Après avoir dû concéder le 10 décembre plus de 10 milliards d’euros de mesures en faveur du pouvoir d’achat, M. Macron a aussi laissé entendre que cette prodigalité n’était pas amenée à se renouveler. « Il serait dangereux que notre situation nous conduise à ignorer le monde qui nous entoure », a-t-il justifié, alors qu’une partie de la majorité mais aussi du gouvernement s’inquiète de voir le déficit public de nouveau déraper. « Nous dépensons pour le fonctionnement et en investissement pour notre sphère publique plus que la moitié de ce que nous produisons chaque année », a-t-il rappelé.
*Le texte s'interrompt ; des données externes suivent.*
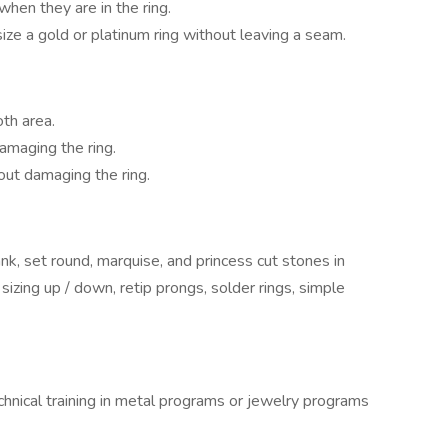
en they are in the ring.
 size a gold or platinum ring without leaving a seam.
th area.
amaging the ring.
out damaging the ring.
k, set round, marquise, and princess cut stones in
, sizing up / down, retip prongs, solder rings, simple
hnical training in metal programs or jewelry programs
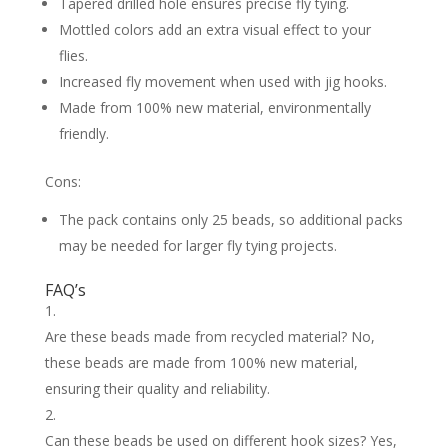
Tapered drilled hole ensures precise fly tying.
Mottled colors add an extra visual effect to your
flies.
Increased fly movement when used with jig hooks.
Made from 100% new material, environmentally
friendly.
Cons:
The pack contains only 25 beads, so additional packs
may be needed for larger fly tying projects.
FAQ’s
Are these beads made from recycled material? No,
these beads are made from 100% new material,
ensuring their quality and reliability.
Can these beads be used on different hook sizes? Yes,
Signe de cette volonté de se projeter rapidement dans l’après- « gilets jaunes », Emmanuel Macron a enfin évoqué le scrutin européen du 26 mai, qui s’annonce pourtant difficile pour lui. « Je crois très profondément dans cette Europe qui peut mieux protéger les peuples et nous redonner espoir », a-t-il déclaré, assurant qu’il allait proposer « dans les prochaines semaines (…) un projet européen renouvelé ».

Malgré les difficultés, le chef de l’Etat ne semble d’ailleurs pas décidé à changer de stratégie pour cette élection, dont plusieurs de ses adversaires veulent faire un référendum anti-Macron. Comme ses proches le répètent depuis des mois, c’est l’électorat conservateur que La République en marche va tenter de séduire. Dans ses vœux, Emmanuel Macron a ainsi utilisé plusieurs formules destinées à sonner doux à leurs oreilles. « On ne peut pas travailler moins et gagner plus, baisser nos impôts et accroître nos dépenses », a-t-il notamment déclaré. Il a aussi loué le « sens de l’effort et du travail ».
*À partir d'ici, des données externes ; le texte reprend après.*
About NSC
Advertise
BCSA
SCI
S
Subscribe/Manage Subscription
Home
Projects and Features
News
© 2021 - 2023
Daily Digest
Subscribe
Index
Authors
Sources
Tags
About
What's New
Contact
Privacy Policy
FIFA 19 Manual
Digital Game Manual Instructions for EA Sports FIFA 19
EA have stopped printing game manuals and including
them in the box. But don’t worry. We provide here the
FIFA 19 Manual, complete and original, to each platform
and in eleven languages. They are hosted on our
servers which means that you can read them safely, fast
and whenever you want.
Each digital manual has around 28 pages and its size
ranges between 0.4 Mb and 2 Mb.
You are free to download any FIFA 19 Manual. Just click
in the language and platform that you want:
Les leaders de l’opposition ne s’y sont pas trompés et ont très vite attaqué le chef de l’Etat. La porte-parole des Républicains Laurence Sailliet a critiqué mardi sur Europe 1 un président toujours « totalement dans le déni ». Sur Twitter, Marine Le Pen a fustigé « un pyromane » et « un imposteur ». Dans un message de vœux, la présidente du Rassemblement national a aussi salué la « mobilisation fraternelle » des « gilets jaunes ». Le chef de file de La France insoumise Jean-Luc Mélenchon a, lui, dénoncé sur Twitter « un rideau de fumée » créé par un « lunaire donneur de leçons » et a exhorté le chef de l’Etat au « partage des richesses ».
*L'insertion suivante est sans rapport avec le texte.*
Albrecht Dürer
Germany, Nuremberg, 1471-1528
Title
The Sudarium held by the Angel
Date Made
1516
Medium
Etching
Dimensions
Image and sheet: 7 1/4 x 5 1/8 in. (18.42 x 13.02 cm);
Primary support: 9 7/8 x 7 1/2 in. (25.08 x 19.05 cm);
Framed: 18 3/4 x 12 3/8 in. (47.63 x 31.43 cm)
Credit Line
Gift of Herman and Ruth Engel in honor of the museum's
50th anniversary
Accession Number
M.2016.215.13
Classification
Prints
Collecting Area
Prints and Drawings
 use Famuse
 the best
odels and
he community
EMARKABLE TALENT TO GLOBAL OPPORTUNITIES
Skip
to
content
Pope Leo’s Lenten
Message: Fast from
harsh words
Reste à savoir si cette détermination mâtinée d’empathie suffira, d’ici au prochain scrutin européen, à redresser la courbe de popularité du chef de l’Etat, qui atteint un étiage inédit. Selon le baromètre Harris interactive publié lundi 31 décembre, les Français ne sont plus que 31 % à faire confiance au président, un chiffre jamais atteint depuis le début de son quinquennat. Et six Français sur dix n’ont pas jugé Emmanuel Macron convaincant lors de ses vœux, selon un sondage réalisé par OpinionWay après l’allocution et publié mardi.